▶ [INFORMATION GIVEN]

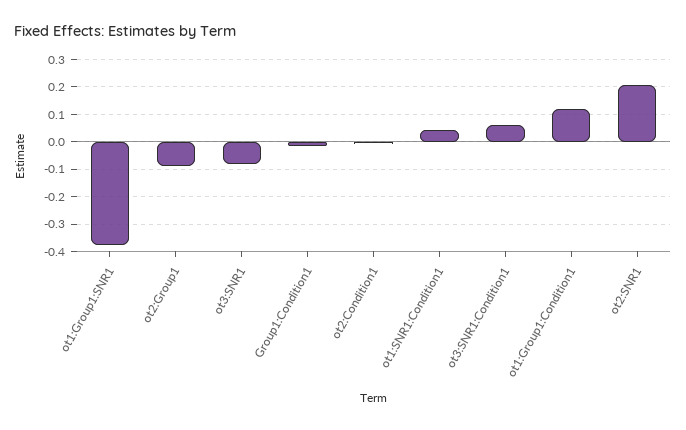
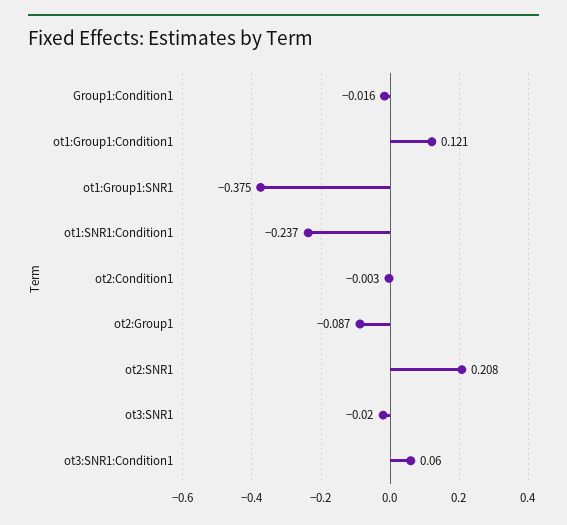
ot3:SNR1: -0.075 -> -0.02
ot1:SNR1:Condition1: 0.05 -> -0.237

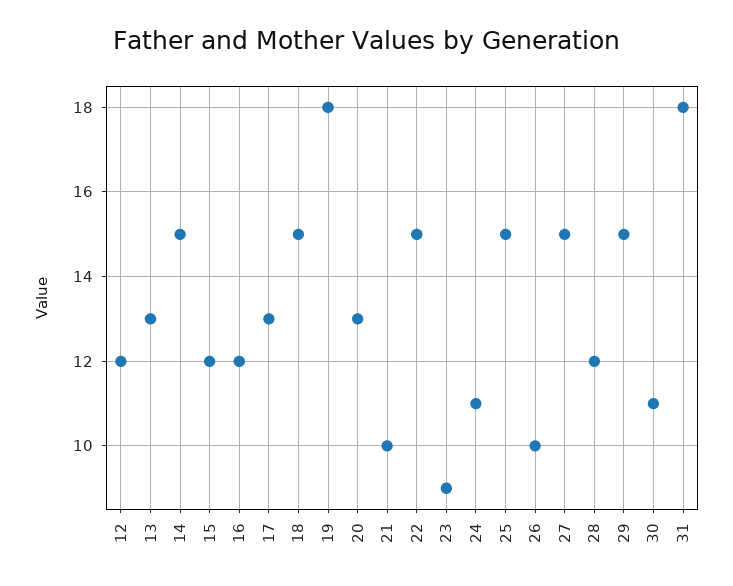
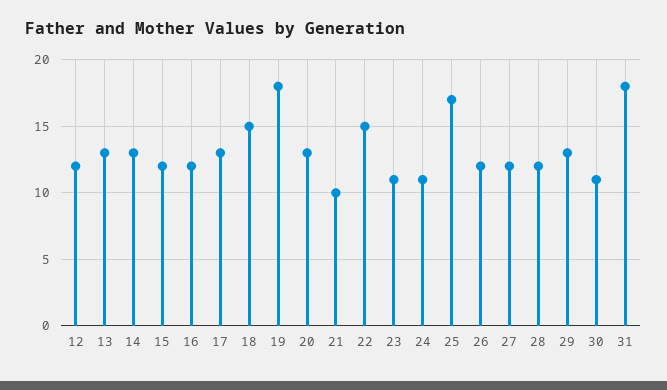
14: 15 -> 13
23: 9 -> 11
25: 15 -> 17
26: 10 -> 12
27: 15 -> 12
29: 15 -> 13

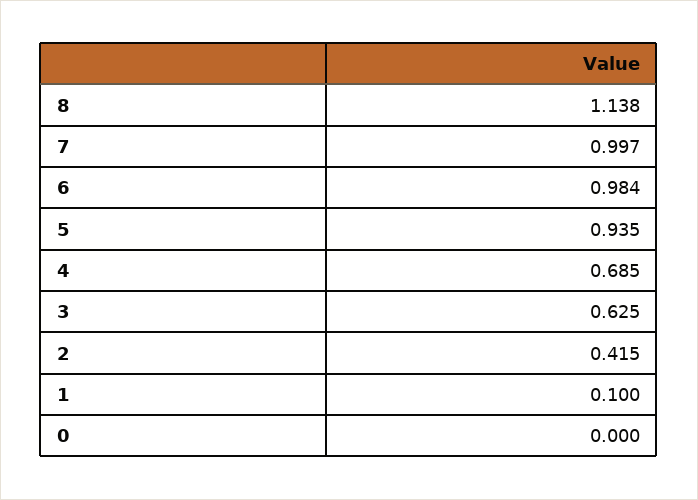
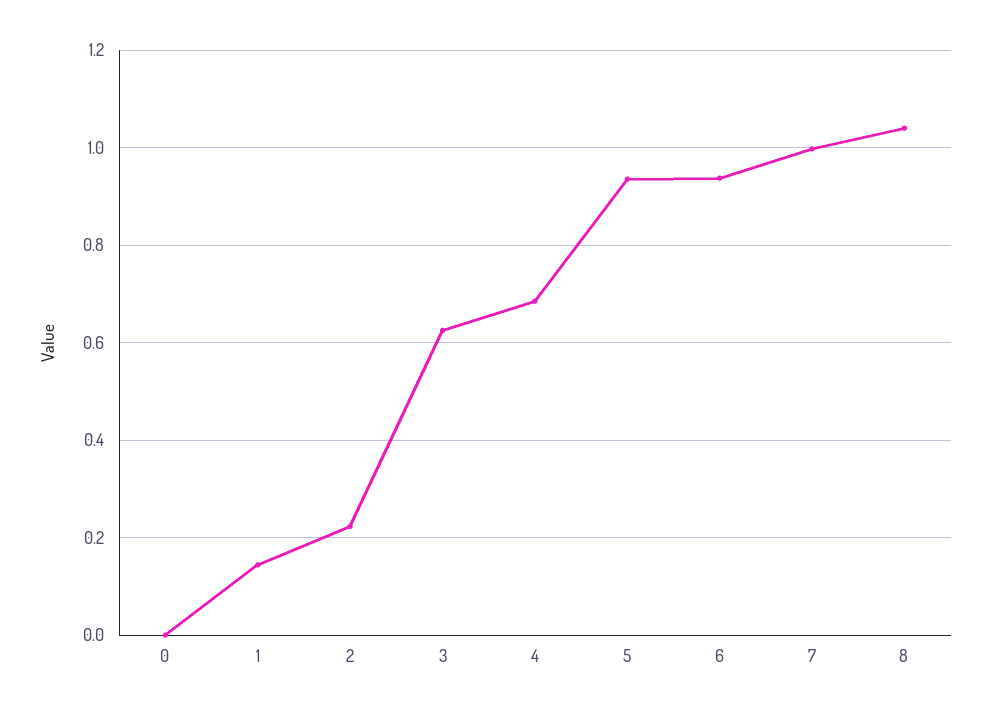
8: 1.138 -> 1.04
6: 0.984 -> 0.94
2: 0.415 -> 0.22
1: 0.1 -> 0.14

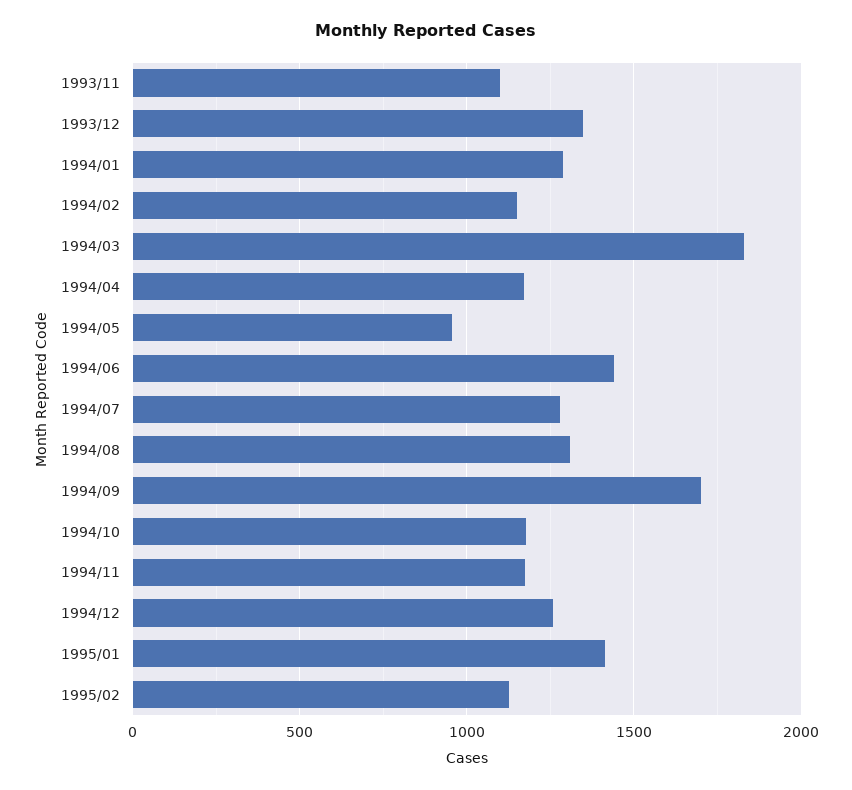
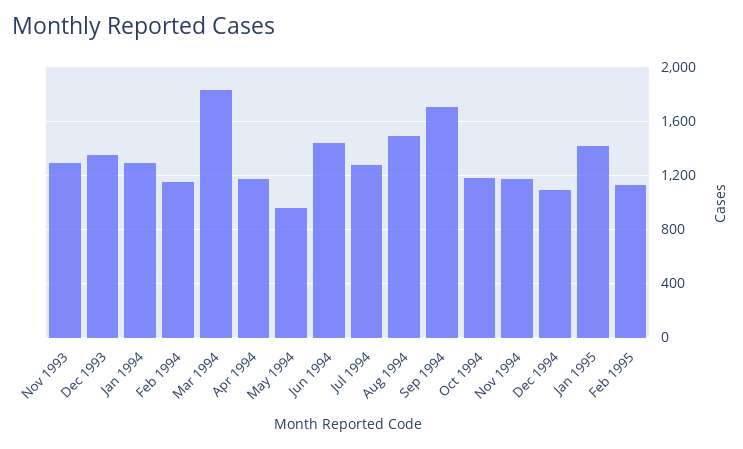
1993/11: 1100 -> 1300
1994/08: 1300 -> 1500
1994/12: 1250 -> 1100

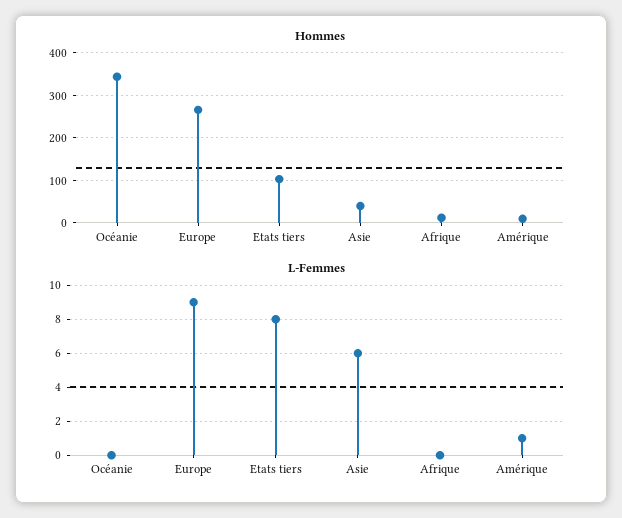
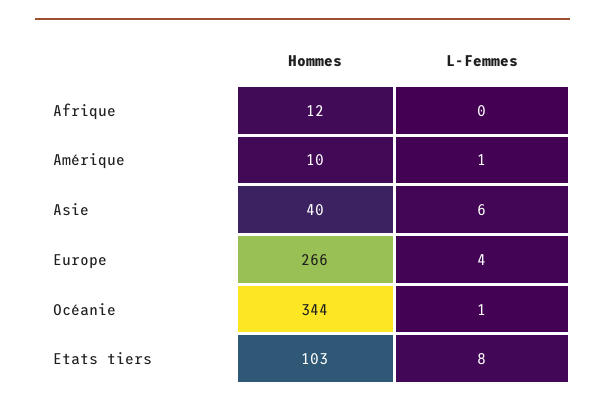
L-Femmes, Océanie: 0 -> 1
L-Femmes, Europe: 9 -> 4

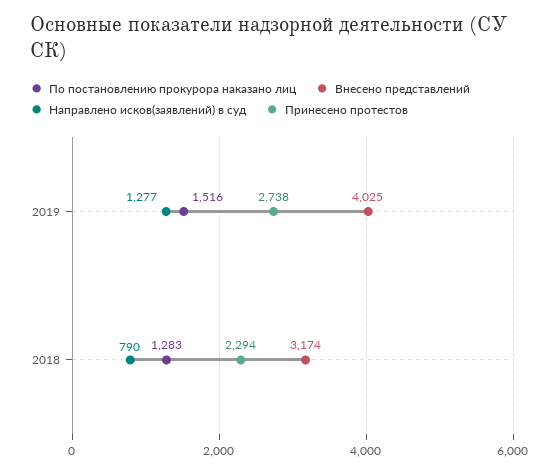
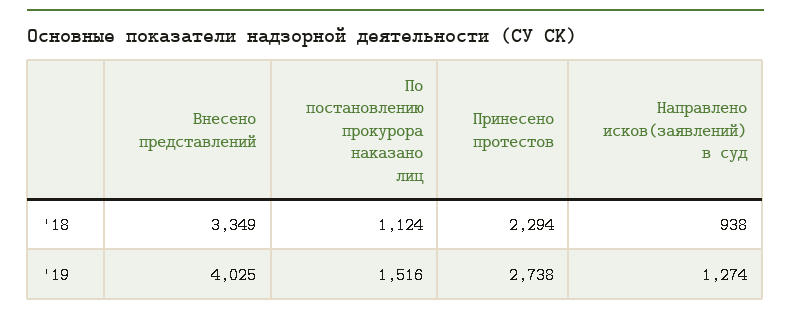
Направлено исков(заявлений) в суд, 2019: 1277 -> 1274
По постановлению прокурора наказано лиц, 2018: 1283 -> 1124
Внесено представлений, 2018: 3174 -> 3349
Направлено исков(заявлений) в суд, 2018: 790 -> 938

--

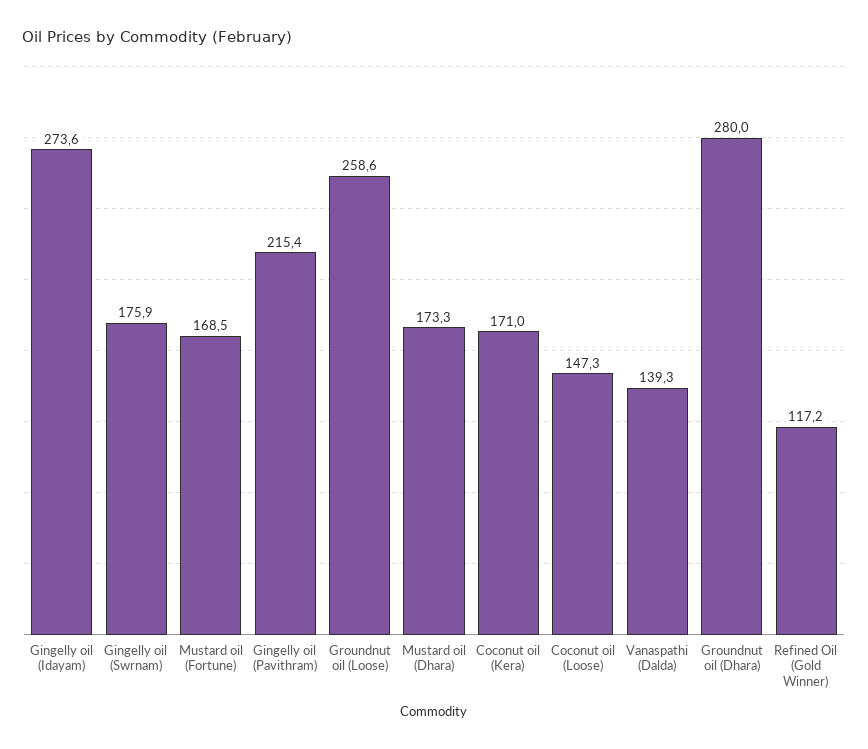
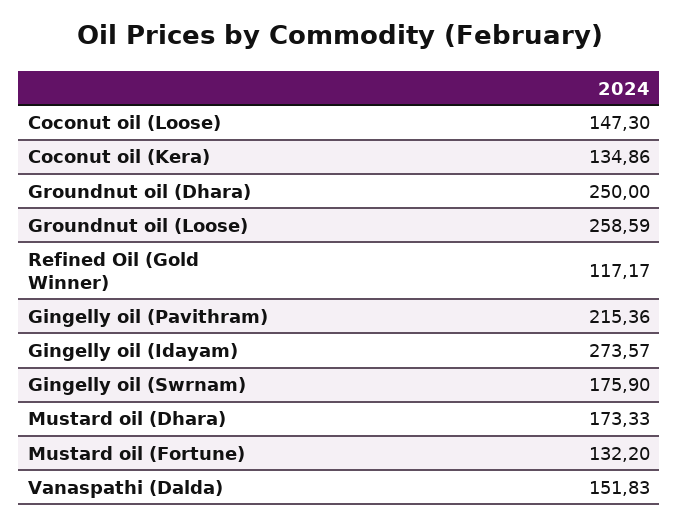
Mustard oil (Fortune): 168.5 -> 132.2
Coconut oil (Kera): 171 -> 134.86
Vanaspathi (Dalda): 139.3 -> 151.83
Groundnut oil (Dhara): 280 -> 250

▶ [TASK GOAL]
Supply only the number of lines above in which "Femmes" occurs.

▶ [WRITTEN ANSWER]
2